Durch die Kreativität und Erfahrung seiner Mitarbeiter hat Warner Bros. schon oft ein gutes Gespür für funktionierende Filmstoffe gezeigt. Neuere Erfolgsproduktionen sind unter anderem Filmreihen wie "Harry Potter", "Matrix" und "Lethal Weapon". Wenn es nach dem US-Unternehmen geht, soll in Zukunft neben menschlichen Entscheidern allerdings auch Künstliche Intelligenz bei der Umsetzung erfolgversprechender Produktionen ein Wörtchen mitzureden haben.

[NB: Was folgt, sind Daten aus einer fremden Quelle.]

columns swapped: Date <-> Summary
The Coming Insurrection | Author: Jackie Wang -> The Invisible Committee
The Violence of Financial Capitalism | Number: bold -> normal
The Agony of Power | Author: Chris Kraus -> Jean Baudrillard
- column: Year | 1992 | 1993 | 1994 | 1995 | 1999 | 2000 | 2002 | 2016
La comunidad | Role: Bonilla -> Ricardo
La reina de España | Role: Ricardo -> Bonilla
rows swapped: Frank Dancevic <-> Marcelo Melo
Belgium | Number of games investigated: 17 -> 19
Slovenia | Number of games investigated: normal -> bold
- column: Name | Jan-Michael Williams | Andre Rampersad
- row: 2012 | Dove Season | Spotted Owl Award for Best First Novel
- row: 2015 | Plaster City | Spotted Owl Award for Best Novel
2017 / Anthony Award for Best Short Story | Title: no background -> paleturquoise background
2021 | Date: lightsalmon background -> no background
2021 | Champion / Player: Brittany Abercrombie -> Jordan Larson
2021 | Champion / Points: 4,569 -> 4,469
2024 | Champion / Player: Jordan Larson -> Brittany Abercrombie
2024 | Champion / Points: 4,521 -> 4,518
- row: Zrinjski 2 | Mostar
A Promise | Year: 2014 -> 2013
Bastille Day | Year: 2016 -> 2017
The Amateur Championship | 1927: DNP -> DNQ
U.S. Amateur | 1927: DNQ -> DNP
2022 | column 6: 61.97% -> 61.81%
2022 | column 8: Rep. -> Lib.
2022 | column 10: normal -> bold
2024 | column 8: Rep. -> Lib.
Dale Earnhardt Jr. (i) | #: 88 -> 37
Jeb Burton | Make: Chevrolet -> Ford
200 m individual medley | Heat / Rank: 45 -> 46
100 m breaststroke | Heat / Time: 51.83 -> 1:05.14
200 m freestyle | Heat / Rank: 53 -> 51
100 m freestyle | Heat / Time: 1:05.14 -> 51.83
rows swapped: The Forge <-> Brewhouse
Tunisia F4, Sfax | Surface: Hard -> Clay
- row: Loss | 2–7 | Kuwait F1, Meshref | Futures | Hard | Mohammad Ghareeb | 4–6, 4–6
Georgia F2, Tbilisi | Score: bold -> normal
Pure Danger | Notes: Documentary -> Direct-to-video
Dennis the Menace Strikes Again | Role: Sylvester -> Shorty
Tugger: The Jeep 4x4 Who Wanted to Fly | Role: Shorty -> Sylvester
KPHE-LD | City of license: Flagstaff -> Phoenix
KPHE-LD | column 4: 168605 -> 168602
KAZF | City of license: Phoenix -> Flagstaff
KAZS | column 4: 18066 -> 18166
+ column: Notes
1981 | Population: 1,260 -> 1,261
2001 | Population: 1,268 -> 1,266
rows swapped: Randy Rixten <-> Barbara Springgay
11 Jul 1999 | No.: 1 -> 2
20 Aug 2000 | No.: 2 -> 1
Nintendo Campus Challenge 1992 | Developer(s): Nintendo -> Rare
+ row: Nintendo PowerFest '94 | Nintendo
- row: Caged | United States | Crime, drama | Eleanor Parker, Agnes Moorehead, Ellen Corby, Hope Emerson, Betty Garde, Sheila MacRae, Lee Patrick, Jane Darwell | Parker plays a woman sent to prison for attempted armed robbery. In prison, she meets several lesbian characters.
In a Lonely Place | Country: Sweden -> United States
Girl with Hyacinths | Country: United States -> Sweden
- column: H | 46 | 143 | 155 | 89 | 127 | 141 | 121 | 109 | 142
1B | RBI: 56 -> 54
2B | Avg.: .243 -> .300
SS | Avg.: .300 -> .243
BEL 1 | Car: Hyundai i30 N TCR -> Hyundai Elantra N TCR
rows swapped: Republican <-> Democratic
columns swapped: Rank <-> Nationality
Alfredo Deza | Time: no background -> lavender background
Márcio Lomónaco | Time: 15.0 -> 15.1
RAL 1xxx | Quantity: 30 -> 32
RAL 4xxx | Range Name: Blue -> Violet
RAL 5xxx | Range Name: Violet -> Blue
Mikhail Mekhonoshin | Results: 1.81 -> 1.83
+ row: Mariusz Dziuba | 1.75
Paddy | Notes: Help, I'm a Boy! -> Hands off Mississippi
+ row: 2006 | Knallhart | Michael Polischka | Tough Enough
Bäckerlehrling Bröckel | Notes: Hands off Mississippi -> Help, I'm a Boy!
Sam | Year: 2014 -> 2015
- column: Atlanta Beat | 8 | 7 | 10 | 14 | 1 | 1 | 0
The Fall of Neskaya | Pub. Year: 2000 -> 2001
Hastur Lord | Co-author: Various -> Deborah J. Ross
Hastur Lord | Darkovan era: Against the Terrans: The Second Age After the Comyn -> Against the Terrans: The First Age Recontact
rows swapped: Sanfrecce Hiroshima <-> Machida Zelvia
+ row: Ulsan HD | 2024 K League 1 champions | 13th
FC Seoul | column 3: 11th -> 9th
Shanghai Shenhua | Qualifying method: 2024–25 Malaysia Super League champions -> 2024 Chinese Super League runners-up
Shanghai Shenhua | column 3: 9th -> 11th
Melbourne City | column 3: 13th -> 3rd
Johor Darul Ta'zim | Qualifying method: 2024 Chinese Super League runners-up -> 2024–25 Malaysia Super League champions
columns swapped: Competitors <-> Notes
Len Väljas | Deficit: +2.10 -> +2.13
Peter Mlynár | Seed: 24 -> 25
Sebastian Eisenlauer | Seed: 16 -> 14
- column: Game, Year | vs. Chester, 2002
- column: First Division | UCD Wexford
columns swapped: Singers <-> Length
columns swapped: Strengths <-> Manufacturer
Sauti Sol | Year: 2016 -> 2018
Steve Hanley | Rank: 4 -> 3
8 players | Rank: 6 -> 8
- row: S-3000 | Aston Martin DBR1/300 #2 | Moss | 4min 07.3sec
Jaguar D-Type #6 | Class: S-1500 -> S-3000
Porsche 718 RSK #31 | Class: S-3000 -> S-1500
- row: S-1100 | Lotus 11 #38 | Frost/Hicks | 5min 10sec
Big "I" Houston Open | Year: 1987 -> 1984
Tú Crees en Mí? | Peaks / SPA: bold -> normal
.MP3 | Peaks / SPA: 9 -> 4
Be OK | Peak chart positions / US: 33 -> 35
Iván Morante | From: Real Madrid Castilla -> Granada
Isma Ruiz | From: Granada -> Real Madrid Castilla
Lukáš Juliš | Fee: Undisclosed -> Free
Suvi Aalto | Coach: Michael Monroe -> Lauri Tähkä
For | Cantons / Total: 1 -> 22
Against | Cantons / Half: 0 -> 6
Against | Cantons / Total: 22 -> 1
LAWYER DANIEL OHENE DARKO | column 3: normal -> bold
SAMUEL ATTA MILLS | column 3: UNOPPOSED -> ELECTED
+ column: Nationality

Unterstützung in dem Vorhaben bekommt Warner Bros. laut "Hollywood Reporter" vom US-amerikanischen Start-up Cinelytic, das im vergangenen Jahr ein von Künstlicher Intelligenz gesteuertes Projektmanagement-System entwickelt hat. Mithilfe von umfassenden Daten und Prognose-Analysen soll zukünftig über die Umsetzung von Filmen entscheiden werden. "Das System kann in Sekundenschnelle berechnen, wofür ein Mensch früher Tage brauchte, um die allgemeine Bewertung eines Filmpakets oder den Wert eines Stars zu beurteilen", erklärte der Gründer des Unternehmens Tobias Queisser.

Auf das menschliche Denken und Fühlen soll jedoch auch zukünftig nicht verzichtet werden. "Im Moment kann eine KI keine kreativen Entscheidungen treffen", so Queisser. "Was sie gut kann, ist, mit Zahlen zu rechnen, riesige Datensätze aufzuschlüsseln und Muster zu zeigen, die für Menschen nicht sichtbar wären. Aber für kreative Entscheidungen braucht man immer noch Erfahrung und Bauchgefühl."